Task statement >> Please output every one of the rows below word for word, leaving the pictures out of your answer.

[Recorded data]
━━━━━━━━━━

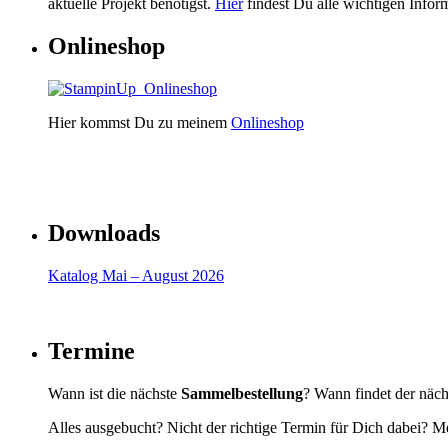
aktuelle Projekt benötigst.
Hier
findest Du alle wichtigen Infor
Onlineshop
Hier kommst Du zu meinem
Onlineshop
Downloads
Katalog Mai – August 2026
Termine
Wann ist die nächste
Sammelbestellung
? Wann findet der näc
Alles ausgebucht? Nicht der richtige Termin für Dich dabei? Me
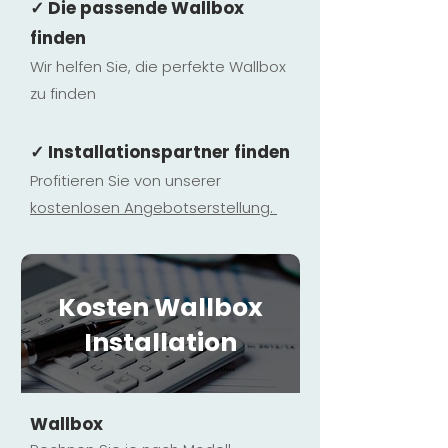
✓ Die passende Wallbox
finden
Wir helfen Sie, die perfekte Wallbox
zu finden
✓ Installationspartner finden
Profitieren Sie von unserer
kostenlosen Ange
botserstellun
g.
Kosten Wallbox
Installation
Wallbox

━━━━━━━━━━

Final answer >>
aktuelle Projekt benötigst.
Hier
findest Du alle wichtigen Infor
Onlineshop
Hier kommst Du zu meinem
Onlineshop
Downloads
Katalog Mai – August 2026
Termine
Wann ist die nächste
Sammelbestellung
? Wann findet der näc
Alles ausgebucht? Nicht der richtige Termin für Dich dabei? Me
✓ Die passende Wallbox
finden
Wir helfen Sie, die perfekte Wallbox
zu finden
✓ Installationspartner finden
Profitieren Sie von unserer
kostenlosen Ange
botserstellun
g.
Kosten Wallbox
Installation
Wallbox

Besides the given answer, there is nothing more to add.